Does Recession Slow Divorce?


You might think financial troubles would drive couples apart.

You would be right – but paradoxically, that doesn’t in turn lead to more divorces. In tough times, many people find it’s cheaper to stay together, according to reports here and here. Divorce means setting up two households, and middle-class couples who are barely getting by can’t afford that luxury. Across the country, state courts report declines in divorce and separation filings.

Even after a divorce, some couples are continuing to live together because they can’t sell their house. A Denver couple divorced last January but moved back in together after their home drew no buyers. They sleep in separate bedrooms, watch TV at opposite ends of the house and endure many awkward silences. Other couples formalize their split in other ways: one researcher tells of a couple who hung a heavy tarp right across the middle of their household.
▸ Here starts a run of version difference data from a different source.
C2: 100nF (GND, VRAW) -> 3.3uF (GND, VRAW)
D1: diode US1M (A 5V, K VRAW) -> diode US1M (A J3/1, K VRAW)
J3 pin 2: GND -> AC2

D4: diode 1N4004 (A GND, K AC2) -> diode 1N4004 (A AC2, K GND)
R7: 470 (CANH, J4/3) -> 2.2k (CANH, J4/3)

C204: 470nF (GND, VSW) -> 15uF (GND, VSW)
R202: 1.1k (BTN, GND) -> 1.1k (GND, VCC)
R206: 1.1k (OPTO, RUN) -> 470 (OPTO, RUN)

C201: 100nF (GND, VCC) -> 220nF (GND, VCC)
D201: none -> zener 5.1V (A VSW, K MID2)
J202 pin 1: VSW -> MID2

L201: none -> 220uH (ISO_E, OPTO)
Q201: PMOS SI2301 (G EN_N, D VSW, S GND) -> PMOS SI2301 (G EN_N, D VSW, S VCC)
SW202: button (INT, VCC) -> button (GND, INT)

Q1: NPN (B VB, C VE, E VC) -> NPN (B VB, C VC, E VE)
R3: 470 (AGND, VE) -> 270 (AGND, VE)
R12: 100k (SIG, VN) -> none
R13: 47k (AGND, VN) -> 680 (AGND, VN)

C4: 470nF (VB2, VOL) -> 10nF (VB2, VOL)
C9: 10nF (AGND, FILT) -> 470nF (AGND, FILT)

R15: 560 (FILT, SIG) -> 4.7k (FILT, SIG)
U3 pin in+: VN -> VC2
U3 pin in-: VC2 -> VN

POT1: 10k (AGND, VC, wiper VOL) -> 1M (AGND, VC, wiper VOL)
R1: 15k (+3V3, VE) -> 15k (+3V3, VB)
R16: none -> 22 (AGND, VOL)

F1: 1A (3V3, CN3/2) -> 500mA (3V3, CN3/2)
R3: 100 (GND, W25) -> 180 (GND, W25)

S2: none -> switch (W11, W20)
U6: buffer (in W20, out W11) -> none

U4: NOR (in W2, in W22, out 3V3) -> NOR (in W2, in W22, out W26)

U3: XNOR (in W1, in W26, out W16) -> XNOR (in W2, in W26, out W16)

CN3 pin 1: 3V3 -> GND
Job loss and sharp fluctuations of income place heavy strain on any marriage, the Council on Contemporary Families reports. And as Jeff Opdyke, The Wall Street Journal’s “Love and Money” columnist, reports in his forthcoming book, “Financially Ever After: The Couples’ Guide to Managing Money,” too many couples enter marriage without the necessary tools even to talk about money without anger, frustration and hurt seeping into the conversation.

Other times, however, fights over money are merely a proxy for other, deeper issues in a marriage, such as a power struggle, jealousy or a loss of intimacy.

Readers, have you found ways to insulate your marriage from financial stress? And if you were considering divorce, would a lack of money be enough to stave it off?